It's been a roller coaster ride the last two weeks if you're a San Francisco fan. After becoming a surprise entrant in the Peyton Manning sweepstakes and potentially being the Super Bowl favorite, a sigh of relief was in order after they re-signed Alex Smith to a three-year deal. Potentially losing Smith to a team like the Dolphins would have been seen as a disaster after it seemed like heading into the offseason that it was a forgone conclusion that he would re-sign. Somewhat under the radar was the Josh Johnson signing, something of a fit given his collegiate history with Jim Harbaugh at the University of San Diego.
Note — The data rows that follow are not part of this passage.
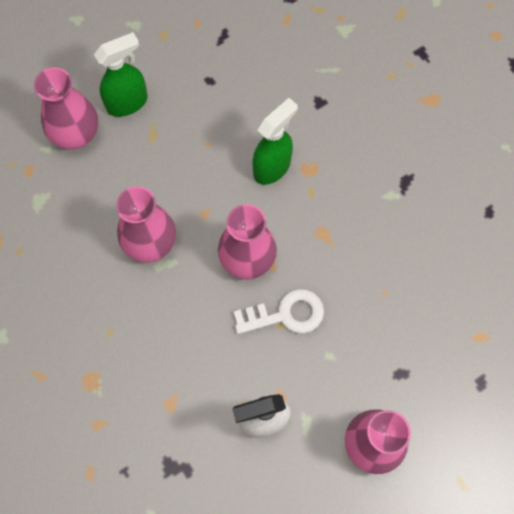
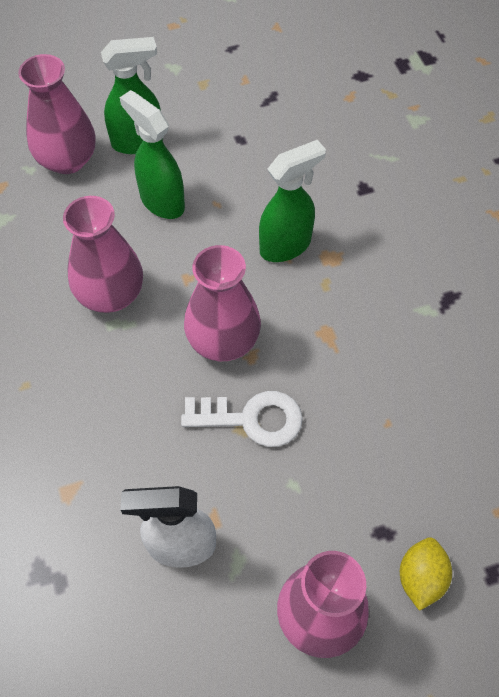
camera: 15 degrees right, 10 degrees down
(164, 152) = (161, 201): none -> green spray bottle
(433, 398) = (420, 578): none -> yellow lemon

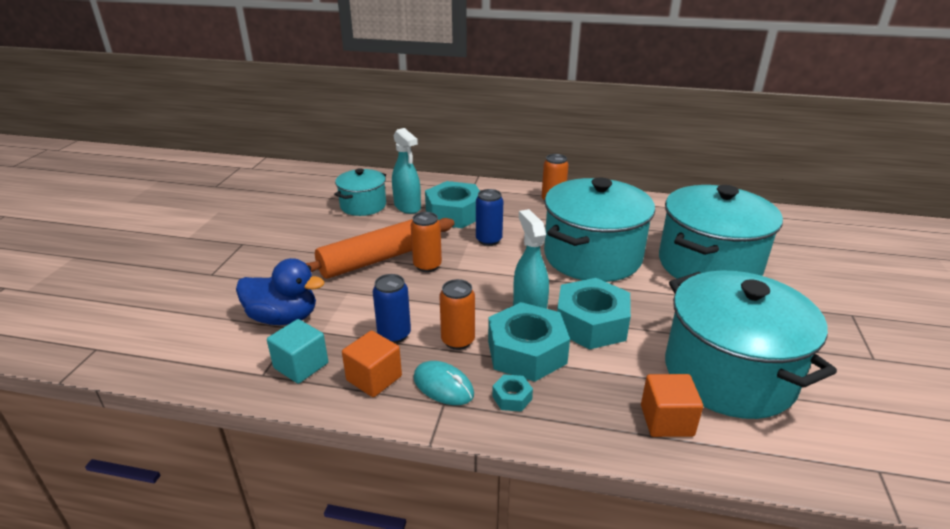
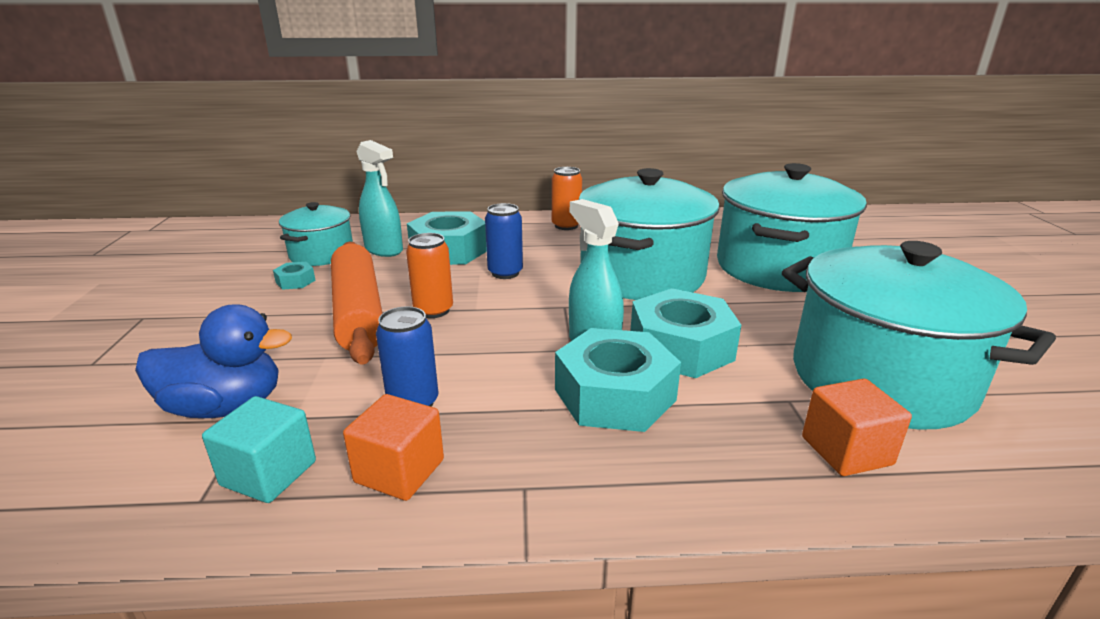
camera: 15 degrees left, 5 degrees down
(377, 259) = (358, 312): orange rolling pin -> orange rolling pin turned 60 degrees counterclockwise
(443, 386) = (514, 462): turquoise mouse -> none
(458, 341) = (511, 396): orange can -> none
(512, 398) = (623, 460): turquoise nut -> turquoise nut (295, 281)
The signing has to bring into question how much faith the organization has in Colin Kaepernick, the 36th overall pick in the 2011 draft. Johnson (cousin of Marshawn Lynch) is only 18 months older than Kaepernick and has more experience in the league. The addition of Johnson could push Smith to take the next step in his development, but it could also mean a quicker hook if he were to struggle.

If there's a deep sleeper to keep an eye on for tight ends this season, it's James Casey. The Texans lost starting fullback Lawrence Vickers to Dallas in free agency so it's possible Casey could be the starter there. Throw in that Joel Dreessen has jumped ship to the Denver Broncos and with Houston running a lot of two-TE sets, more playing time could be available. Speaking of Dreessen, if he's the starting tight end in Denver, where would you rank him after Rob Gronkowski and Jimmy Graham? Top-5 overall, right? Keep an eye on Casey, who is a long shot to become fantasy relevant but someone to keep tabs on.